(WHAT YOU NEED TO DO): Under this line is some data; print exactly the lines from the one containing "أسماء بذور الأكبي في مختلف الثقافات الأفريقية" through its last line, without pictures.

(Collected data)
---------------

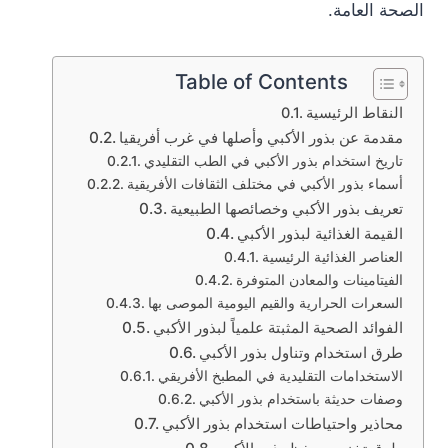
الصحة العامة.
Table of Contents
النقاط الرئيسية
مقدمة عن بذور الأكبي وأصلها في غرب أفريقيا
تاريخ استخدام بذور الأكبي في الطب التقليدي
أسماء بذور الأكبي في مختلف الثقافات الأفريقية
تعريف بذور الأكبي وخصائصها الطبيعية
القيمة الغذائية لبذور الأكبي
العناصر الغذائية الرئيسية
الفيتامينات والمعادن المتوفرة
السعرات الحرارية والقيم اليومية الموصى بها
الفوائد الصحية المثبتة علمياً لبذور الأكبي
طرق استخدام وتناول بذور الأكبي
الاستخدامات التقليدية في المطبخ الأفريقي
وصفات حديثة باستخدام بذور الأكبي
محاذير واحتياطات استخدام بذور الأكبي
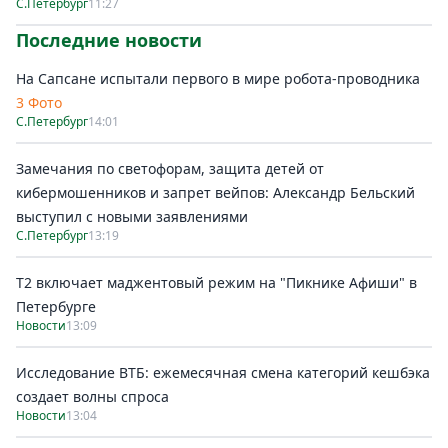
С.Петербург
11:27
Последние новости
На Сапсане испытали первого в мире робота-проводника
3 Фото
С.Петербург
14:01
Замечания по светофорам, защита детей от
кибермошенников и запрет вейпов: Александр Бельский
выступил с новыми заявлениями
С.Петербург
13:19
Т2 включает маджентовый режим на "Пикнике Афиши" в
Петербурге
Новости
13:09
Исследование ВТБ: ежемесячная смена категорий кешбэка
создает волны спроса
Новости
13:04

---------------

(ANSWER BOX):
أسماء بذور الأكبي في مختلف الثقافات الأفريقية
تعريف بذور الأكبي وخصائصها الطبيعية
القيمة الغذائية لبذور الأكبي
العناصر الغذائية الرئيسية
الفيتامينات والمعادن المتوفرة
السعرات الحرارية والقيم اليومية الموصى بها
الفوائد الصحية المثبتة علمياً لبذور الأكبي
طرق استخدام وتناول بذور الأكبي
الاستخدامات التقليدية في المطبخ الأفريقي
وصفات حديثة باستخدام بذور الأكبي
محاذير واحتياطات استخدام بذور الأكبي
С.Петербург
11:27
Последние новости
На Сапсане испытали первого в мире робота-проводника
3 Фото
С.Петербург
14:01
Замечания по светофорам, защита детей от
кибермошенников и запрет вейпов: Александр Бельский
выступил с новыми заявлениями
С.Петербург
13:19
Т2 включает маджентовый режим на "Пикнике Афиши" в
Петербурге
Новости
13:09
Исследование ВТБ: ежемесячная смена категорий кешбэка
создает волны спроса
Новости
13:04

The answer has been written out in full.